→ EXERCISE OBJECTIVE: The data below holds a line containing "right eye: (232, 237)" and a line containing "right front paw: (330, 304)"; please quote exactly those two lines and every line between them, and nothing else.

→ MATERIAL PROVIDED:
####
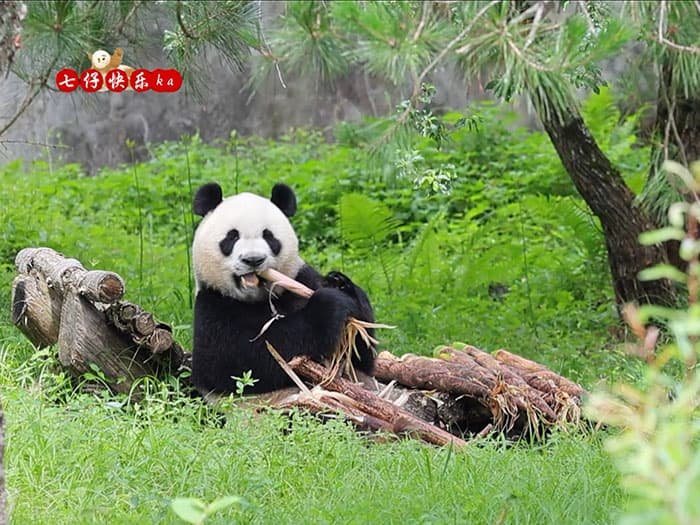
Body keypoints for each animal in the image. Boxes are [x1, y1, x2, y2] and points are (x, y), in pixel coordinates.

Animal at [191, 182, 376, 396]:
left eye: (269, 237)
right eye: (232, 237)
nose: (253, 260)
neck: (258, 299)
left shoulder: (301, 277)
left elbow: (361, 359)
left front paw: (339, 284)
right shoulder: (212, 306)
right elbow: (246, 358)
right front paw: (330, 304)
####
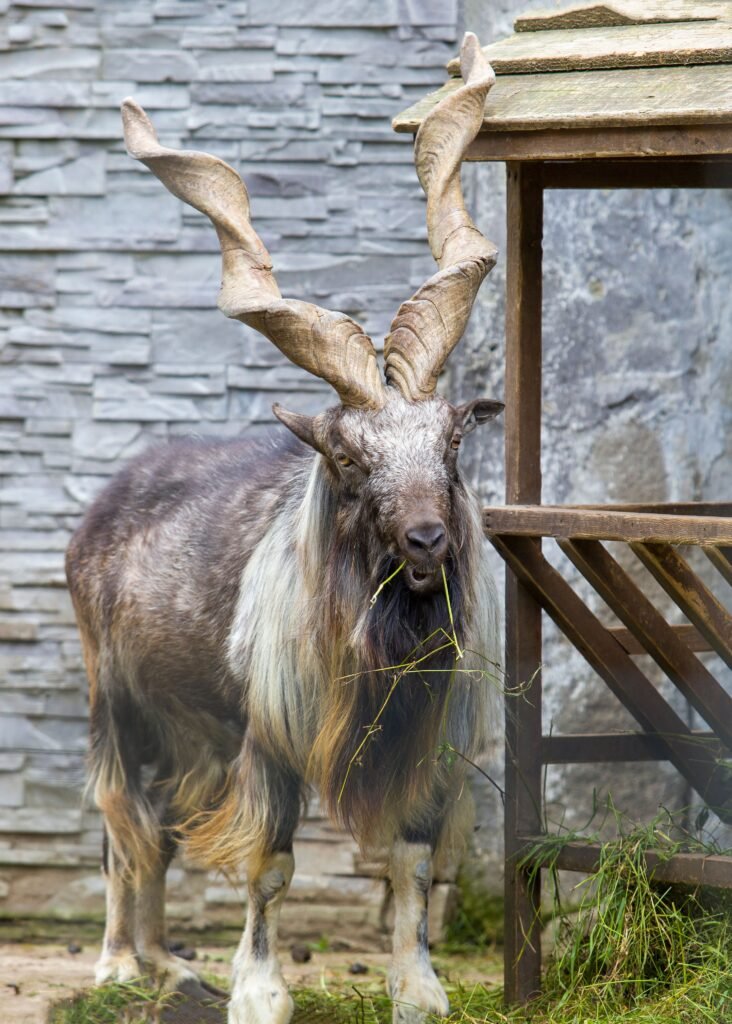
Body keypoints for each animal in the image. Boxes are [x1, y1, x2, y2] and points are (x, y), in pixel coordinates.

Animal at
####
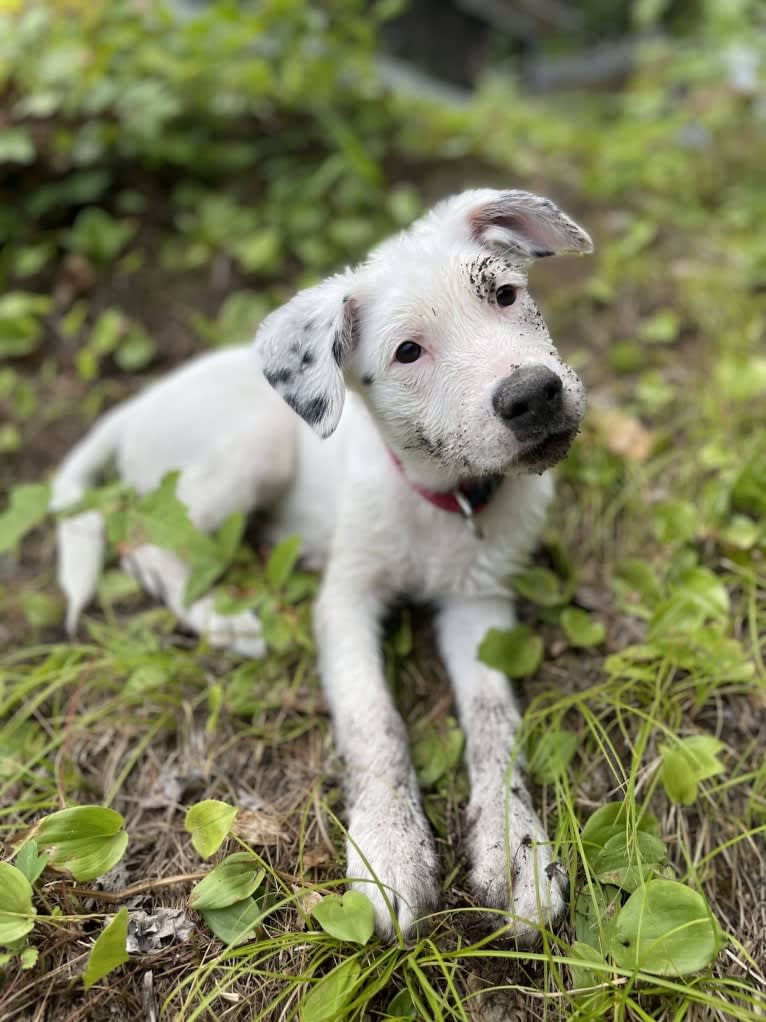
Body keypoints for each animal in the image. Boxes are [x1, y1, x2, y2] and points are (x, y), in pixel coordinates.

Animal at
####
→ EXERCISE RESULT:
right eye: (232, 237)
nose: (253, 260)
neck: (258, 299)
left shoulder: (301, 277)
left elbow: (361, 359)
left front paw: (339, 284)
right shoulder: (212, 306)
right elbow: (246, 358)
right front paw: (330, 304)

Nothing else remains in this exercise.